Florida’s First People - A short story by Anne James.
Kneeling on his right knee, the young boy winced as he dropped the sharp flint like stone made out of chert. He stuck his index finger in his mouth. He glanced up at the strong man next to him expecting to see a frown. Instead he saw a wide smile. Shining white teeth.
A soft breeze rustled the lush green fern leaves that provided a soft carpet for the boy’s knee. A gurgling sound of water came from the freshwater spring. Birds sang their different songs as the forest wrapped the hunters in a deceptive quiet.
In Florida, Paleo-people found fresh water where they would camp and ambush land animals. The people that lived 6,000 to 12,000 years ago are known as Paleoindian.
The man placed his finger over his lips as he made a motion for the boy to be quiet.
With careful slowness the boy lowered his other knee and braced his hands on his legs. Crouching he peered through the giant ferns looking at the gigantic furry mastodon.
The elephant-like creature was unaware of the danger lurking in the ferns as he sucked the crystal clear water up through his trunk. Long white tusks on either side of his trunk gleamed through the blue-green water. His eyes blinked as if he was half asleep while he flapped his large ears from the persistent buzz of the flies and mosquitoes.
Shifting his weight back on his right leg the man held the spear high above his head balancing the shaft with his left hand. Poised and graceful as a modern day tennis player about to serve the ball all his muscles were bunched and tight.
The boy’s head swiveled from the beast to the man. Holding his breath he waited for the spear to sail through the air. Excitement and anticipation made him tremble. If the mastodon was killed all the people would eat well. He could almost taste the delicious meat.
A different rustling sound disturbed the normal forest sounds.
The mastodon lifted his enormous head, blinking his eyes. He took a heavy step back. Swinging his trunk up out of the water he turned away from the springs.
Relaxing his grip on the spear a fraction the strong hunter turned his head to the sound. A twenty-four foot alligator was slipping from the moist green ferns and palmettos and sliding into the springs.
Shaking his head in disgust the hunter lowered his spear and motioned for the kneeling boy to get up. There would be no mastodon meat tonight.
Picking up the small spear with an ivory fore shaft from the tusk of a different mastodon, the boy stomped his feet in frustration.
The man grabbed his arm frowning. He pointed to a break in the forest of large oaks and hickory trees. On a small path, black hair glistening in the sun a girl the same age as the boy was filling a gourd with acorns.
The boy’s movement had caught her attention. She glanced up and saw the strong hunter holding a spear with the boy by his side. Hesitating for a moment she balanced the gourd on her hip and gave a shy wave of her hand, tucking her head down.
Taking short quick steps the two hunters, walked toward the girl on the path.
Swelling up his chest as they neared the girl, the boy seemed to strut like a turkey gobbler.
The girl giggled. She stepped back off the path as the two strode by with heads held high. With a gesture as quick as a snake, she stuck out her suntanned brown foot. The boy tripped and toppled headfirst onto the sandy path.
Jumping up, eyes shooting sparks, he shoved the gourd out of the laughing girls arm.
Acorns flew everywhere.
As quick as a flash the man jerked his spear sideways across the path in a gesture that demanded the children to be still.
The boy and the girl froze in position looking where the man was pointing. A huge eastern diamondback rattlesnake was stretched across the path about 20 feet from the group.
Like a streak of lightning the spear struck the enormous snake pinning its head to the ground. The four-pound body writhed and squirmed thumping back and forth across the path.

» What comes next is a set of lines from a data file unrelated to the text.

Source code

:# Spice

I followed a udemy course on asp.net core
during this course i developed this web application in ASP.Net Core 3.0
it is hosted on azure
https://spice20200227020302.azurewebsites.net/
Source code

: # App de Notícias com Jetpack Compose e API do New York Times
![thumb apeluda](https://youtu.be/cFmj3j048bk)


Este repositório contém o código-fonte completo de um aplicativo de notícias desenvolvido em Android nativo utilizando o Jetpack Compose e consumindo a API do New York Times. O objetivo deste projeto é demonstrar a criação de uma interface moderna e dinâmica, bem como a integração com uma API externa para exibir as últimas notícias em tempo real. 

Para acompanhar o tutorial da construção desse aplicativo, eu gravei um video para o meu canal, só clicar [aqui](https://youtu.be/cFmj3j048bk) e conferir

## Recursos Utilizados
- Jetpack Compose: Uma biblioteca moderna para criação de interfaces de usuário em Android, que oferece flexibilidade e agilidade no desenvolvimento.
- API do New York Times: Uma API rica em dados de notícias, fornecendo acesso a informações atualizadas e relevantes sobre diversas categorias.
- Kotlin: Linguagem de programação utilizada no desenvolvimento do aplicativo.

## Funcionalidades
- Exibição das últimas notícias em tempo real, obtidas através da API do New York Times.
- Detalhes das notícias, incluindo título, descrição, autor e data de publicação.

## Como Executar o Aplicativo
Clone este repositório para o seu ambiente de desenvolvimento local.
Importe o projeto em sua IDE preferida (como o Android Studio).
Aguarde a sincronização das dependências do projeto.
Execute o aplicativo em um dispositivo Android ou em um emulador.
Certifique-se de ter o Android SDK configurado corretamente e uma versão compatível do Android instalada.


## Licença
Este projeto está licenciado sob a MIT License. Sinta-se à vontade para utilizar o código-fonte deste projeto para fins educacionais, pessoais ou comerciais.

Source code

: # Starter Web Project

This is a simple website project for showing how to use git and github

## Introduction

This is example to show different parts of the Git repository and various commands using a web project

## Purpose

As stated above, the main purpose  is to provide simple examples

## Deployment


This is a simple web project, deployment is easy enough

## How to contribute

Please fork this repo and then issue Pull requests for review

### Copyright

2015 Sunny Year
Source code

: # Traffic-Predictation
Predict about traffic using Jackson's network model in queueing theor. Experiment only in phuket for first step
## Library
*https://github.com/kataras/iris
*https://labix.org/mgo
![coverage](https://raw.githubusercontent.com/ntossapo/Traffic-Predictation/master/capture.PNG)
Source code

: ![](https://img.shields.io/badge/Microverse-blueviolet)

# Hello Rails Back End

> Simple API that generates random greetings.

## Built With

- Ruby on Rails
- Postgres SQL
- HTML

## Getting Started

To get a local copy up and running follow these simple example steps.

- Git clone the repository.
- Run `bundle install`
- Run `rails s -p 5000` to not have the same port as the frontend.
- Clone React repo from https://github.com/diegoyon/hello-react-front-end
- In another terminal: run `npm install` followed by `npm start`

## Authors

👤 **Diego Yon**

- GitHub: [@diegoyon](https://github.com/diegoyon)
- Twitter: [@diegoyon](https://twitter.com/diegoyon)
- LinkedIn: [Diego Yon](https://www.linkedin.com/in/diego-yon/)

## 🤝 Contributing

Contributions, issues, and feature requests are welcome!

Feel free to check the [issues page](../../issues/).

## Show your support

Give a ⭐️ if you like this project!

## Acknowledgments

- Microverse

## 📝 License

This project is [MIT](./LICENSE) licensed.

Another big smile slid across the face of the man as he looked at the open mouthed children.
Florida snakes were an important meat source. As the snake is almost all muscle the meat would provide a lot of protein.
After the twisting snake was quiet, the man walked toward it and grabbed his spear handle jerking it out of the ground. He motioned for the boy to come closer and reached for his smaller spear. Slicing off the rattles from the tail he handed them to the wide-eyed girl. Without hesitating she took them and dropped them in the acorn container.
The boy knelt down beside the girl and picked up all the spilled acorns.
Grasping the snake by the cut tail, the man followed the path dragging the snake without a look at the two children. Obediently, they fell into line behind him.
The path led them to a gentle flowing river. The river flowed from the springs where the mastodon had been drinking.
A large dugout canoe hollowed out of hard yellow pine waited for them in the dappled sun and shadows.
We have looked after our rivers and springs for the last 12,000 years. Let’s make sure they are protected and preserved for the many generations to come.